CHICAGO – Five years of uncertainty about nesiritide’s safety for treating acute decompensated heart failure came to an end, as results from a multicenter trial with more than 7,000 patients proved the drug does no harm.
The results also showed that nesiritide had, on average, a marginal beneficial effect for improving patients’ dyspnea, with no apparent benefit at all for reducing 30-day mortality or need for rehospitalization.
But the findings provided enough evidence to allow the drug to regain a place in the otherwise skimpy armamentarium for treating acute decompensated heart failure, a second-line agent to fall back on when more standard agents,
diuretics and vasodilators, fail to give patients adequate relief, experts said. They also speculated that somewhere in the varied mix of acutely ill heart failure patients lies a patient subgroup that stands to gain significant benefit from nesiritide treatment. The only problem will be how to find those patients.
"Nesiritide can now be considered a safe therapy in patients with acute heart failure," Dr. Adrian F. Hernandez said at the annual scientific sessions of the American Heart Association. Further analysis of the study findings "is likely to permit better understanding of ... patient profiles that may potentially benefit from nesiritide," added Dr. Hernandez, a cardiologist at Duke University in Durham, N.C.
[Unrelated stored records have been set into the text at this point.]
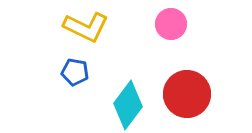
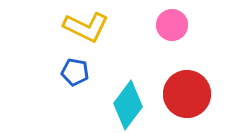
pink circle: moved 1 px right, 1 px down
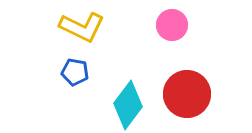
yellow L-shape: moved 4 px left
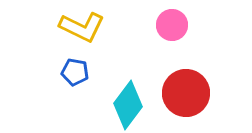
red circle: moved 1 px left, 1 px up
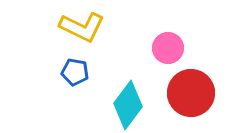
pink circle: moved 4 px left, 23 px down
red circle: moved 5 px right
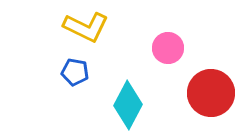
yellow L-shape: moved 4 px right
red circle: moved 20 px right
cyan diamond: rotated 9 degrees counterclockwise
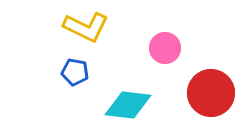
pink circle: moved 3 px left
cyan diamond: rotated 69 degrees clockwise
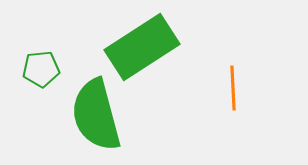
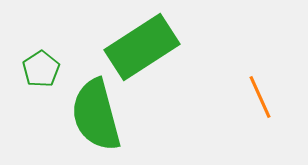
green pentagon: rotated 27 degrees counterclockwise
orange line: moved 27 px right, 9 px down; rotated 21 degrees counterclockwise
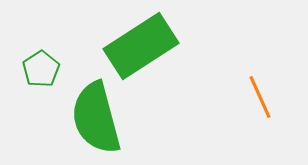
green rectangle: moved 1 px left, 1 px up
green semicircle: moved 3 px down
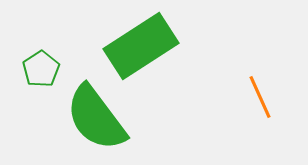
green semicircle: rotated 22 degrees counterclockwise
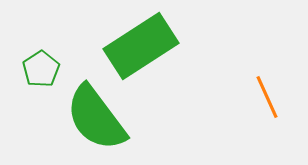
orange line: moved 7 px right
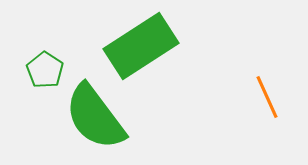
green pentagon: moved 4 px right, 1 px down; rotated 6 degrees counterclockwise
green semicircle: moved 1 px left, 1 px up
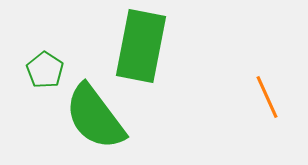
green rectangle: rotated 46 degrees counterclockwise
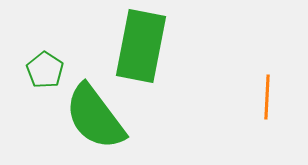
orange line: rotated 27 degrees clockwise
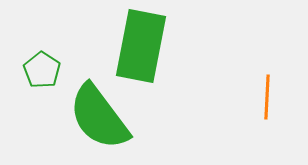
green pentagon: moved 3 px left
green semicircle: moved 4 px right
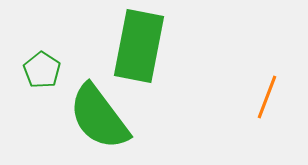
green rectangle: moved 2 px left
orange line: rotated 18 degrees clockwise
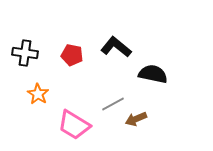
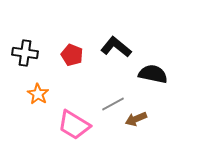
red pentagon: rotated 10 degrees clockwise
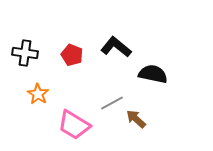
gray line: moved 1 px left, 1 px up
brown arrow: rotated 65 degrees clockwise
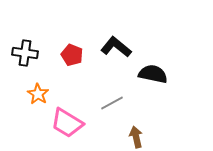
brown arrow: moved 18 px down; rotated 35 degrees clockwise
pink trapezoid: moved 7 px left, 2 px up
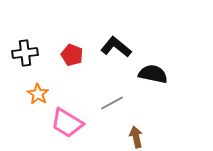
black cross: rotated 15 degrees counterclockwise
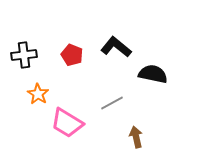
black cross: moved 1 px left, 2 px down
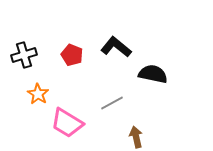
black cross: rotated 10 degrees counterclockwise
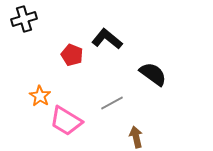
black L-shape: moved 9 px left, 8 px up
black cross: moved 36 px up
black semicircle: rotated 24 degrees clockwise
orange star: moved 2 px right, 2 px down
pink trapezoid: moved 1 px left, 2 px up
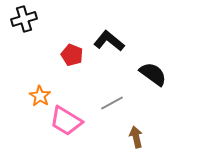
black L-shape: moved 2 px right, 2 px down
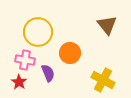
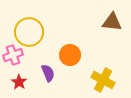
brown triangle: moved 5 px right, 3 px up; rotated 45 degrees counterclockwise
yellow circle: moved 9 px left
orange circle: moved 2 px down
pink cross: moved 12 px left, 5 px up; rotated 30 degrees counterclockwise
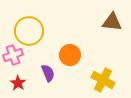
yellow circle: moved 1 px up
red star: moved 1 px left, 1 px down
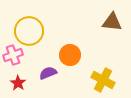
purple semicircle: rotated 90 degrees counterclockwise
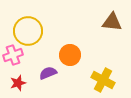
yellow circle: moved 1 px left
red star: rotated 21 degrees clockwise
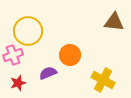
brown triangle: moved 2 px right
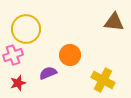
yellow circle: moved 2 px left, 2 px up
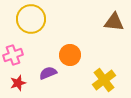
yellow circle: moved 5 px right, 10 px up
yellow cross: moved 1 px right; rotated 25 degrees clockwise
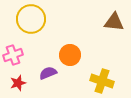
yellow cross: moved 2 px left, 1 px down; rotated 35 degrees counterclockwise
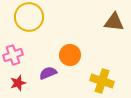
yellow circle: moved 2 px left, 2 px up
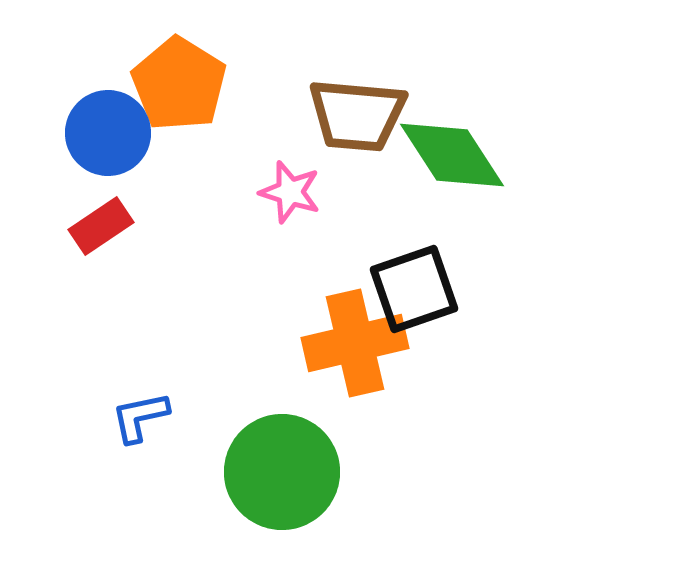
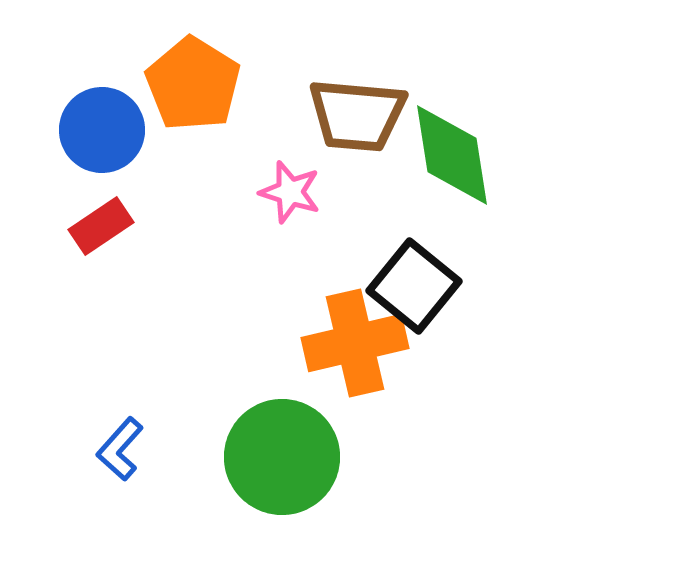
orange pentagon: moved 14 px right
blue circle: moved 6 px left, 3 px up
green diamond: rotated 24 degrees clockwise
black square: moved 3 px up; rotated 32 degrees counterclockwise
blue L-shape: moved 20 px left, 32 px down; rotated 36 degrees counterclockwise
green circle: moved 15 px up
"I think there will be a wide divergence of opinion on the role of this drug," said Dr. Mariell L. Jessup, professor of medicine and medical director of the Heart and Vascular Center at the University of Pennsylvania in Philadelphia. "If physicians want a drug that will fundamentally change the outcome of their patients’ acute decompensated heart failure, then there is no role for nesiritide. However, if a patient is suffering and continues to be very dyspneic there may be a role for adding nesiritide to current treatment. If the patient does not respond to the traditional drugs, diuretics and vasodilators, then physicians may very well reach for nesiritide to see if it will benefit the patient," she said in an interview.
"The question was: Is nesiritide safe? Does it increase mortality or cause renal failure? Now that we know it’s safe, the focus will be on [determining which] are the right patients to get it. The study showed a small average benefit, and somewhere in there is probably a smaller population who benefits," commented Dr. Alfred Bove, a cardiologist and heart failure specialist at Temple University in Philadelphia and immediate past president of the American College of Cardiology.
The cloud that hung over nesiritide dated back to a pair of meta-analyses published by Dr. Jonathan D. Sackner-Bernstein 5 years ago (JAMA 2005;293:1900-5 and Circulation 2005;111:1487-91). Those analyses suggested that nesiritide treatment of heart failure patients linked with an excess risk for death and renal failure. The reports led to a "meteoric" drop in the drug’s use, said Dr. Robert M. Califf, professor of cardiology at Duke University, who collaborated with Dr. Hernandez in running the new study. It also led the company that markets nesiritide, Scios, to form a panel of experts to review the evidence.
The panel recommended a pair of studies to test the drug’s safety and efficacy. Results from the first of those studies, the Second Follow-Up Serial Infusions of Nesiritide (FUSION II), failed to find any evidence that regular infusions of nesiritide helped heart failure patients (Circ Heart Fail 2008;1:9-16). Dr. Hernandez’s new report results from the second of those studies, designed to test nesiritide’s safety and efficacy for treating acute decompensated heart failure.
The Acute Study of Clinical Effectiveness of Nesiritide in Decompensated Heart Failure (ASCEND-HF) randomized 7,141 patients at 398 sites in 30 countries, including 214 centers in North America. It enrolled patients hospitalized for acute decompensated heart failure within 24 hours of when they began intravenous therapy. Patients had dyspnea at rest or with minimal activity, and either a respiratory rate of at least 20 breaths per minute or rales at more than a third of bases. Patients also needed at least one objective measure of their disease severity, such as elevated brain natriuretic peptide or a history of a left ventricular ejection fraction of less than 40% within the past year. The study exclusions included patients with hypotension at baseline and those with acute coronary syndrome.